# [Task brief]
Reproduce each of the rows below character for character, keeping every line unchanged.
--- begin ---
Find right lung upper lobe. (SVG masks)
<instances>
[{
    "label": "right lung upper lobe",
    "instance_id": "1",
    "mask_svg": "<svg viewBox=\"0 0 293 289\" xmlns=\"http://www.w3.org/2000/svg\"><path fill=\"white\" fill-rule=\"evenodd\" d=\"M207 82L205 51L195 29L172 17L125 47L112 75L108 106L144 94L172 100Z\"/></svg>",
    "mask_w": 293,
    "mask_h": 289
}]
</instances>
--- end ---
# [Exercise response]
Find right lung upper lobe. (SVG masks)
<instances>
[{
    "label": "right lung upper lobe",
    "instance_id": "1",
    "mask_svg": "<svg viewBox=\"0 0 293 289\" xmlns=\"http://www.w3.org/2000/svg\"><path fill=\"white\" fill-rule=\"evenodd\" d=\"M207 82L205 51L195 29L172 17L125 47L112 75L108 106L144 94L172 100Z\"/></svg>",
    "mask_w": 293,
    "mask_h": 289
}]
</instances>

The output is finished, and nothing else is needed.